Bash getopts doesn't show error for second option

Question

I want a script to take in two options, both are required. if I pass one in, the script doesn't print an error requesting you to pass in a second one.

-bash-4.2$ bash test.sh -b
Invalid option: b requires an argument

-bash-4.2$ bash test.sh -p
Invalid option: p requires an argument

-bash-4.2$ bash test.sh -b sdfsfd

-bash-4.2$ bash test.sh -p sdfsfd

-bash-4.2$ bash test.sh -b sdfsfd -s sfd
Invalid option: s

Code

showHelp()
{
cat << EOF

Find files in client's folder and upload to S3 bucket.
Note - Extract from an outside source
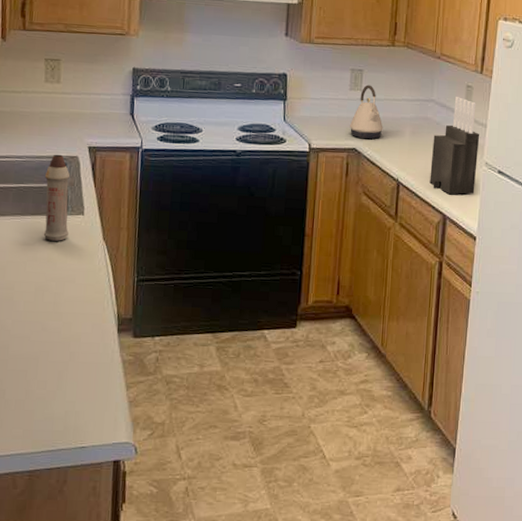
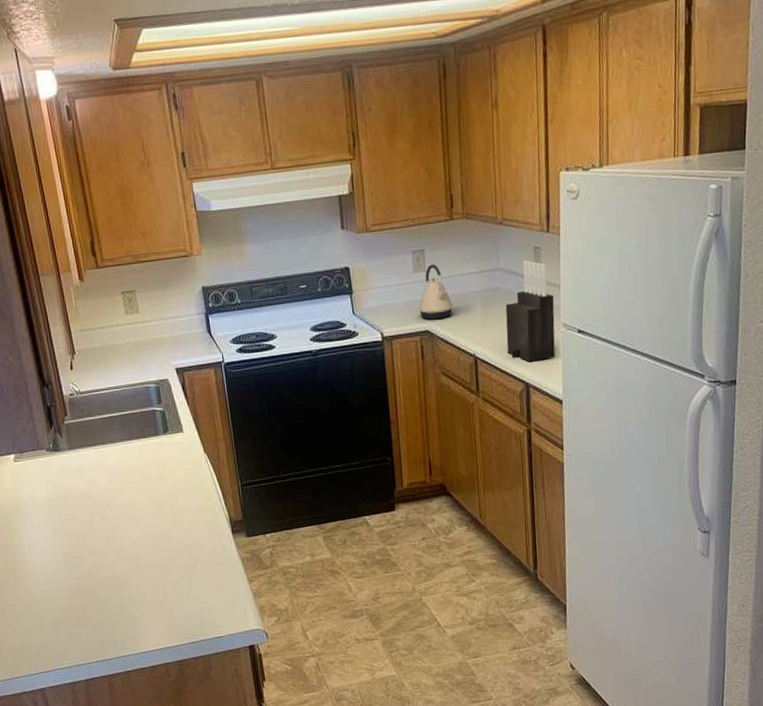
spray bottle: present [43,154,71,241] -> none [142,379,173,460]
Usage: $(basename $0) [-p PATH_TO_SEARCH] [-b S3 bucket]

OPTIONS:
  -h    Show this help message
  -p    Path to search
  -b    S3 Bucket

EOF
exit 1
}

while getopts ":p:b:h" o; do
    case "${o}" in
        h)
           showHelp
           ;;
        p)
            p=${OPTARG}
            ;;
        b)
            b=${OPTARG}
            ;;
        \? )
            echo "Invalid option: $OPTARG";;
         : )
            echo "Invalid option: ${OPTARG} requires an argument";;
    esac
done
shift $((OPTIND-1))

if [ -z "${p}" ]; then
   showHelp
fi

if [ -z "${b}" ]; then
   showHelp
fi

Answer 1

If you want to ensure you get both options, you can use something like:

no_p=1
no_b=1

while getopts ":p:b:h" o; do
    case "${o}" in
        h)
           showHelp
           ;;
        p)
            p=${OPTARG}
            no_p=0
            ;;
        b)
            b=${OPTARG}
            no_b=0
            ;;
        \? )
            echo "Invalid option: $OPTARG";;
         : )
            echo "Invalid option: ${OPTARG} requires an argument";;
    esac
done

[[ $no_p -eq 1 ]] && echo "No -p provided" && exit 1
[[ $no_b -eq 1 ]] && echo "No -b provided" && exit 1